RepDistiller
RepDistiller copied to clipboard
what is the difference between the position of putting "with torch.no_grad()"
Hi, Thank you for your contribution,the code is very useful for me,but I want to ask you a question about this code:
with torch.no_grad():
l_pos = torch.index_select(self.memory_v1, 0, y.view(-1))
l_pos.mul_(momentum)
l_pos.add_(torch.mul(v1, 1 - momentum))
l_norm = l_pos.pow(2).sum(1, keepdim=True).pow(0.5)
updated_v1 = l_pos.div(l_norm)
self.memory_v1.index_copy_(0, y, updated_v1)
ab_pos = torch.index_select(self.memory_v2, 0, y.view(-1))
ab_pos.mul_(momentum)
ab_pos.add_(torch.mul(v2, 1 - momentum))
ab_norm = ab_pos.pow(2).sum(1, keepdim=True).pow(0.5)
updated_v2 = ab_pos.div(ab_norm)
self.memory_v2.index_copy_(0, y, updated_v2)
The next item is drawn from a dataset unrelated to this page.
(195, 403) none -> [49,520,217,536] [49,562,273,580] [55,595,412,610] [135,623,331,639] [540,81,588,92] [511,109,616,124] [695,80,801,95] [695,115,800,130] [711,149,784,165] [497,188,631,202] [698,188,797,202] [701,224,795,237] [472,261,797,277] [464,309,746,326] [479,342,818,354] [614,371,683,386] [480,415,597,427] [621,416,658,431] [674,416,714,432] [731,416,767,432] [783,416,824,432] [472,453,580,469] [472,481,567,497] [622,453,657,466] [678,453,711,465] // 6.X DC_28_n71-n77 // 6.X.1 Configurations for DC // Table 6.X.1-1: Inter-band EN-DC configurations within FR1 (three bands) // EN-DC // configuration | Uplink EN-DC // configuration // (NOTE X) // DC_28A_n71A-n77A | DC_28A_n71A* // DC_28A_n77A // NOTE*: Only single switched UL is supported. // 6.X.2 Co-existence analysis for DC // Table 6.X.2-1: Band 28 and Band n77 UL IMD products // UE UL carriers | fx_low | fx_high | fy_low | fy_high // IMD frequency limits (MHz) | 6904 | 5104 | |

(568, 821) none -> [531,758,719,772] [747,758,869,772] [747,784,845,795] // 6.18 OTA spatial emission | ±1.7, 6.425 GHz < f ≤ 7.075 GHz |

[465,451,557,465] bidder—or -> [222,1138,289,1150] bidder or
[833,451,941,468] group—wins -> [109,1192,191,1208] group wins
In your Implemention of the paper,you calc the loss element first and then update the memory,
if I update the memory first, and then calc the loss element, what is the difference between these two methods,
Looking forward to your reply!Thank you!
I think generally it's fine, except that you might sample the same feature as your anchor, either as positive or negative.